In the example illustrated in Figure 6 it can be seen that the control unit 20 can be configured to generate an output signal 20’ wherein the decompression time TD is variable as a function of the time TF elapsing between two consecutive heartbeats.

Advantageously, in this way it is possible to handle patients with cardiac arrhythmia (extrasystole, arrhythmia of various type) which, with respect to the normal cadence, determine for example some QRS (illustrated generically with Tx in the graph of Figure 6) in advance or late. In case the beginning of the decompression phase TD takes place with a certain phase shift Tx, the profile of the output signal 20’, as it can be seen, assumes a substantially trapezoidal wave form.

The control unit 20 then advantageously can be configured to follow the wave form of the signal which can be associated to the data entering it, by generating an output signal 20’ whose pulses comprise an increased (or decreased) compression time Tc with respect to the preceding (or subsequent) pulse as a function of a variability of the heart rate rhythm.

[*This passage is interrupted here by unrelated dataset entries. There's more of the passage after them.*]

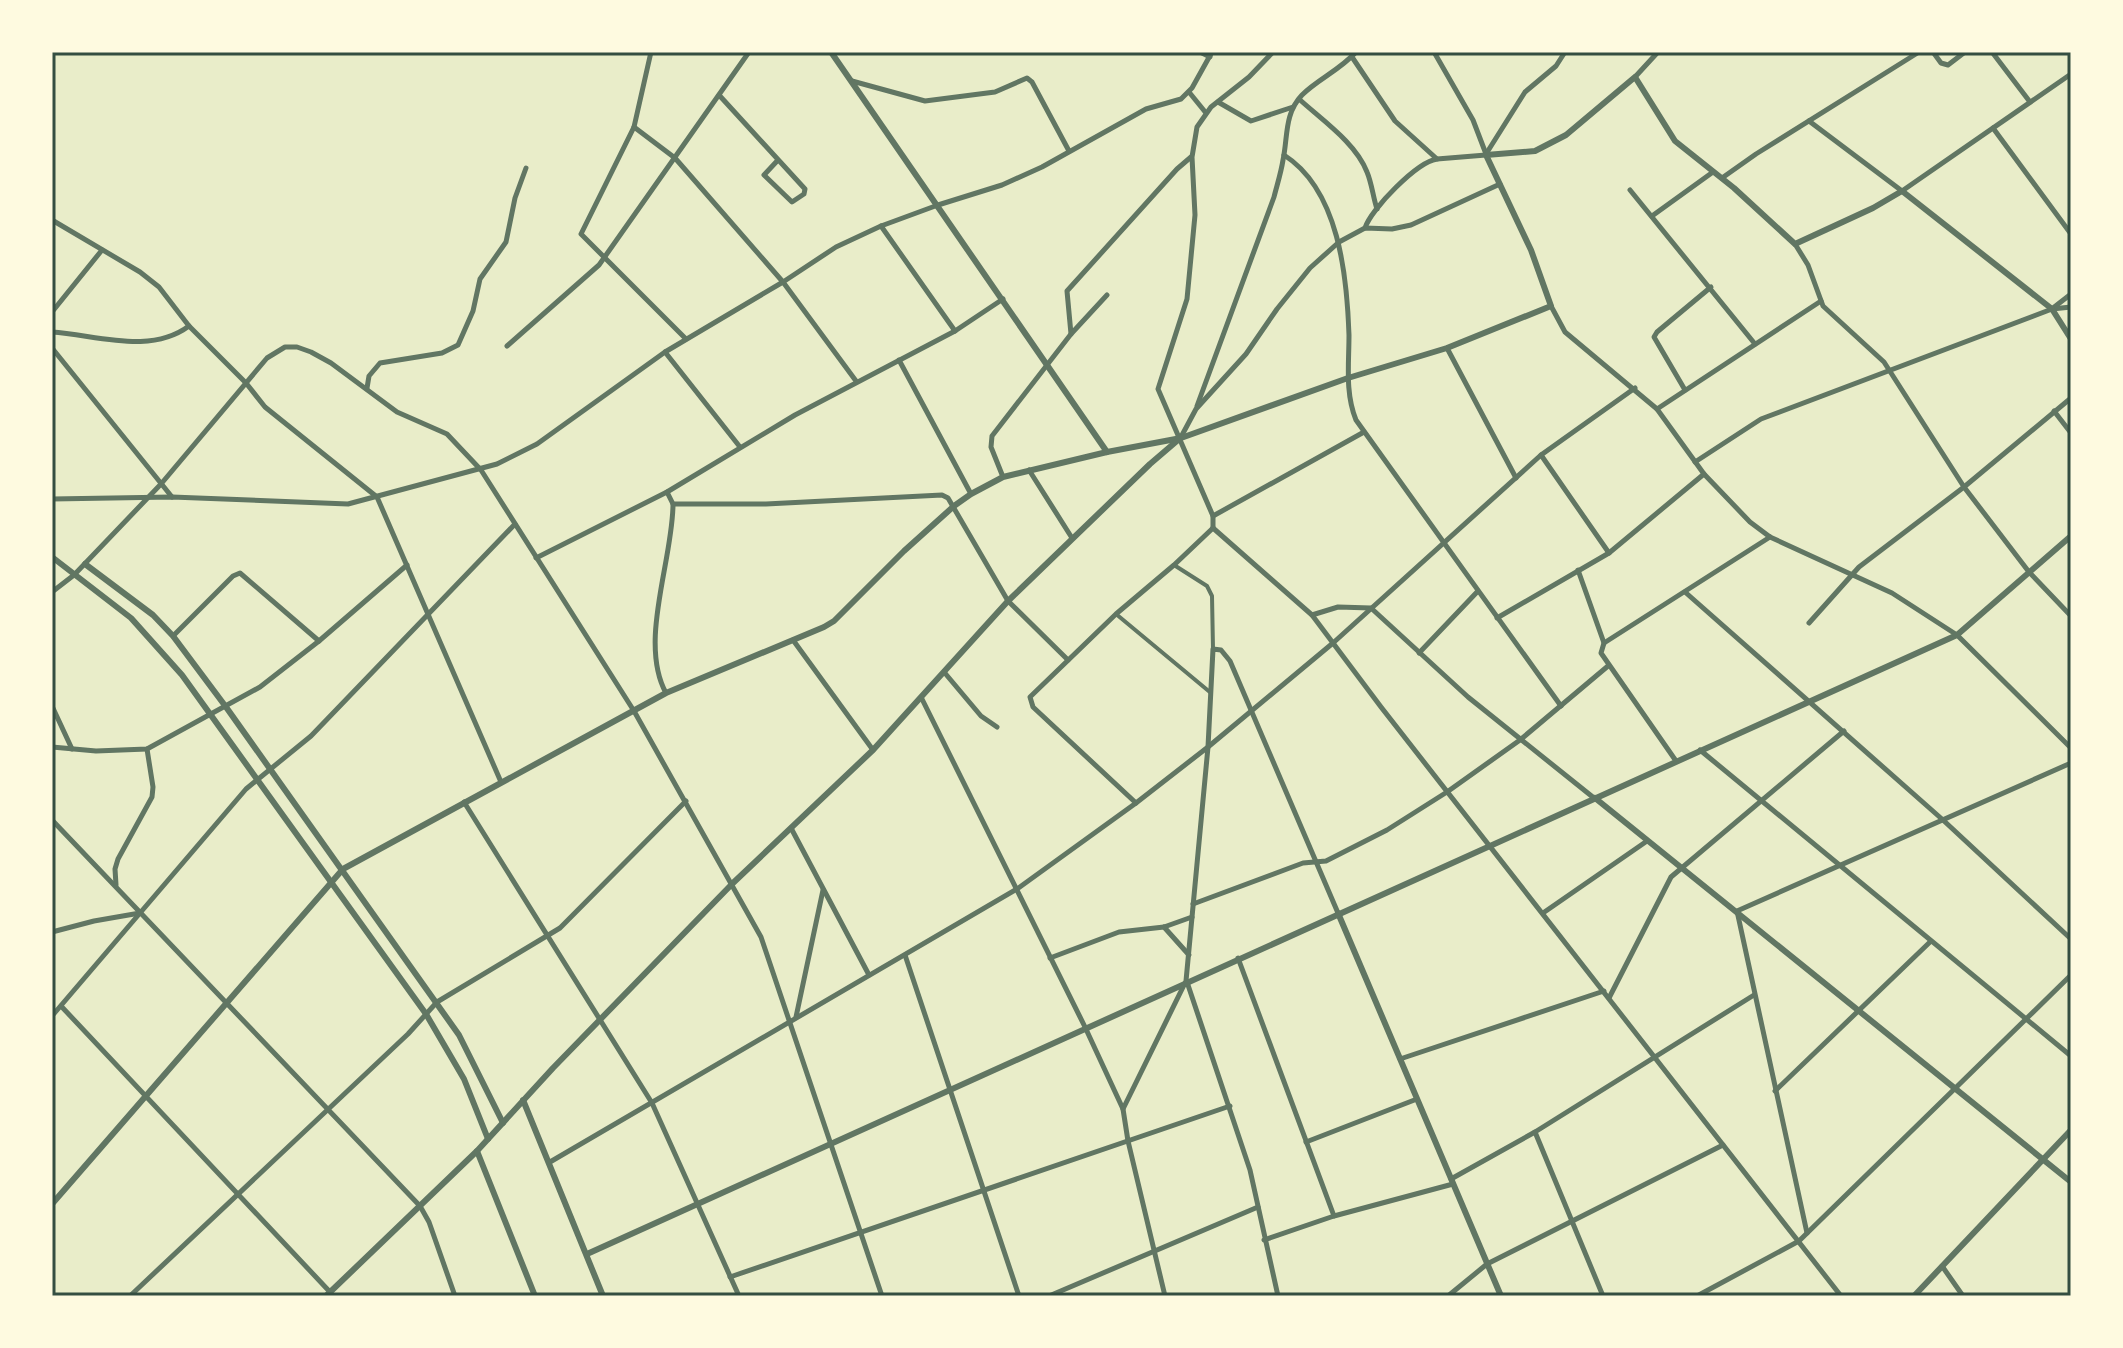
<svg xmlns="http://www.w3.org/2000/svg" width="2123" height="1348" viewBox="0 0 2123 1348" font-family="'Times New Roman',serif">
<style>
.lines{fill:none;stroke-linecap:round;stroke-linejoin:round}
.pedestrian{stroke:#617663;stroke-width:4}
.minor{stroke:#617663;stroke-width:5}
.tertiary{stroke:#617663;stroke-width:6}
.neatline{fill:none;stroke:#344e41;stroke-width:3}
</style>
<rect width="100%" height="100%" fill="#e9edc9"/>
<g class="lines">
<g class="pedestrian">
<path d="M1174,565L1207,586L1212,596L1213,649"/>
<path d="M1116,614L1211,693"/>
</g>
<g class="minor">
<path d="M651,52L634,127L581,234L686,339"/>
<path d="M1200,52L1210,57"/>
<path d="M1434,52L1473,120L1486,154"/>
<path d="M1933,52L1941,63L1948,65L1965,52"/>
<path d="M1992,52L2030,102"/>
<path d="M1352,57L1395,121L1437,159L1486,155"/>
<path d="M1635,77L1658,52"/>
<path d="M852,81L925,101L995,92L1027,78L1032,82L1069,151"/>
<path d="M1189,92L1206,113"/>
<path d="M719,95L805,189L804,194L792,202L764,175L778,160"/>
<path d="M1299,99C1322,120 1356,143 1367,172C1372,184 1373,197 1377,209"/>
<path d="M1218,102L1251,121L1293,107"/>
<path d="M1809,121L1902,191L2071,74"/>
<path d="M634,127L675,158L783,282L856,381"/>
<path d="M1993,128L2071,234"/>
<path d="M1486,154L1525,92L1556,66L1565,52"/>
<path d="M1284,155C1339,190 1347,276 1349,335C1349,364 1345,393 1356,420L1561,706"/>
<path d="M1722,178L1756,154L1919,52"/>
<path d="M1630,190L1755,344"/>
<path d="M1652,216L1713,172"/>
<path d="M52,220L140,272L159,287L189,326L246,383L265,407L377,497L501,782"/>
<path d="M881,226L955,331"/>
<path d="M1365,228C1371,209 1417,162 1437,159"/>
<path d="M1795,244L1808,265L1823,306L1884,362L1964,487L2029,572L2071,616"/>
<path d="M1551,306L1565,332L1657,409L1704,474L1750,522L1770,537L1892,593L1957,635L2071,748"/>
<path d="M2053,308L2071,294"/>
<path d="M52,312L102,250"/>
<path d="M52,332C97,335 150,355 189,326"/>
<path d="M1071,334L1067,291L1177,169L1191,157"/>
<path d="M507,346L599,265L749,52"/>
<path d="M52,348L172,497"/>
<path d="M1447,348L1516,478"/>
<path d="M665,352L740,447"/>
<path d="M899,360L971,494"/>
<path d="M367,388L369,376L380,363L442,353L458,345L473,311L480,279L506,242L515,198L526,168"/>
<path d="M1685,390L1654,337L1657,332L1711,287"/>
<path d="M1197,406L1274,197C1277,185 1281,173 1283,160C1288,137 1284,114 1302,95C1318,79 1340,70 1356,52"/>
<path d="M1657,409L1821,301"/>
<path d="M2054,411L2071,433"/>
<path d="M1181,437L1196,409L1246,354L1277,309L1310,268L1339,242L1365,228L1392,229L1411,225L1500,184"/>
<path d="M1541,455L1609,553"/>
<path d="M1695,462L1761,419L2052,309L2071,307"/>
<path d="M1029,470L1072,538"/>
<path d="M1003,477L991,447L992,436L1071,334L1107,295"/>
<path d="M667,492L673,504H766L942,495L948,498L1008,601L1068,660"/>
<path d="M52,499L172,497L348,504L497,464L537,444L665,352L783,282L836,247L881,226L938,205L1002,185L1042,167L1146,109L1181,99L1192,88L1212,52"/>
<path d="M1213,516L1364,432"/>
<path d="M1213,528L1312,615L1381,707L1841,1296"/>
<path d="M1213,528V516L1158,389L1187,299L1195,215L1192,157L1197,127L1211,107L1249,77L1273,52"/>
<path d="M536,558L667,492L795,415L955,331L1003,299"/>
<path d="M1578,570L1604,643L1601,653L1676,761"/>
<path d="M52,592L74,575L161,484L267,358L285,347H297L311,352L331,363L397,412L447,434L481,470L634,711L761,937L882,1296"/>
<path d="M1685,592L1943,820L2071,939"/>
<path d="M1312,615L1338,607L1371,608L1468,697L1594,798"/>
<path d="M1497,618L1609,553L1704,474"/>
<path d="M1809,623L1859,567L1964,487L2071,398"/>
<path d="M173,636L233,576L240,573L319,641"/>
<path d="M793,640L873,750"/>
<path d="M1604,643L1770,537"/>
<path d="M1419,653L1478,591"/>
<path d="M944,672L981,716L997,727"/>
<path d="M666,693C638,642 673,560 673,504"/>
<path d="M922,699L1085,1027L1123,1109L1128,1141L1165,1296"/>
<path d="M52,706L72,749"/>
<path d="M52,747L96,751L147,749L260,687L319,641L407,565"/>
<path d="M1700,750L2071,1056"/>
<path d="M464,802L652,1103L739,1296"/>
<path d="M1136,803L1033,707L1030,697L1116,614L1174,565L1213,528"/>
<path d="M52,820L420,1206L429,1222L455,1296"/>
<path d="M791,828L869,975"/>
<path d="M116,885L115,869L118,859L152,797L153,787L147,749"/>
<path d="M1193,904L1303,863L1326,861L1387,830L1447,792L1520,740L1608,666"/>
<path d="M1543,913L1647,841"/>
<path d="M1164,927L1189,955"/>
<path d="M52,932L94,921L140,913"/>
<path d="M905,955L1019,1296"/>
<path d="M1050,958L1119,932L1164,927L1192,917"/>
<path d="M1238,958L1334,1216"/>
<path d="M1187,982L1250,1170L1278,1296"/>
<path d="M1609,998L1671,877L1844,731"/>
<path d="M61,1006L330,1292"/>
<path d="M52,1016L246,789L311,736L515,524"/>
<path d="M796,1017L823,890"/>
<path d="M1400,1059L1604,991"/>
<path d="M1775,1091L1930,942"/>
<path d="M1123,1109L1186,981L1208,747L1213,649L1221,650L1230,661L1338,913"/>
<path d="M1535,1132L1603,1296"/>
<path d="M1306,1142L1417,1099"/>
<path d="M550,1162L1017,889L1136,803L1208,747L1333,643L1541,455L1635,388"/>
<path d="M1451,1179L1535,1132L1754,995"/>
<path d="M1807,1233L1737,911L2071,763"/>
<path d="M1264,1240L1334,1216L1453,1184"/>
<path d="M1942,1266L1963,1296"/>
<path d="M730,1277L1230,1106"/>
<path d="M130,1296L408,1034L437,1002L560,928L686,801"/>
<path d="M1049,1296L1258,1207"/>
<path d="M1448,1296L1487,1264L1723,1145"/>
<path d="M1697,1296L1799,1241L2071,975"/>
</g>
<g class="tertiary">
<path d="M831,52L1107,452"/>
<path d="M52,557L131,618L182,675L426,1014L464,1079L488,1139"/>
<path d="M85,564L153,615L173,636L226,707L459,1035L503,1123"/>
<path d="M1595,798L2071,1182"/>
<path d="M1338,913L1501,1296"/>
<path d="M523,1100L603,1296"/>
<path d="M477,1151L535,1296"/>
<path d="M52,1204L343,869L666,693L824,627L834,621L904,551L954,506L971,494L1003,477L1107,452L1181,438L1348,378L1447,348L1551,306L1531,250L1486,155L1535,151L1566,135L1635,77L1675,141L1734,188L1795,244L1873,208L1902,191L2052,309L2071,339"/>
<path d="M587,1254L1957,635L2071,536"/>
<path d="M326,1296L477,1151L553,1068L733,883L873,750L1008,601L1150,464L1178,440"/>
<path d="M1914,1296L2071,1130"/>
</g>
</g>
<rect width="2123" height="1348" fill="none" stroke="#fefae0" stroke-width="108"/>
<rect x="54" y="54" width="2015" height="1240" class="neatline"/>
</svg>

According to an additional aspect, the present invention relates to a method for treating hydrocephalus comprising the steps of: - providing a device wearable on a user’s neck, the device comprising movable pushing means,

- generating a pulsating movement of said pushing means at the jugular veins, wherein the pulsating movement is generated according to the user’s heart rate and, preferably, with a predetermined phase shift with respect to the frequency of its heartbeat.

The present invention has been sofar described with reference to preferred embodiments thereof. It is to be meant that each one of the technical solutions implemented in the preferred embodiments, herein described by way of example, could advantageously be combined differently therebetween, to create other embodiments, belonging to the same inventive core and however all within the protective scope of the herebelow reported claims.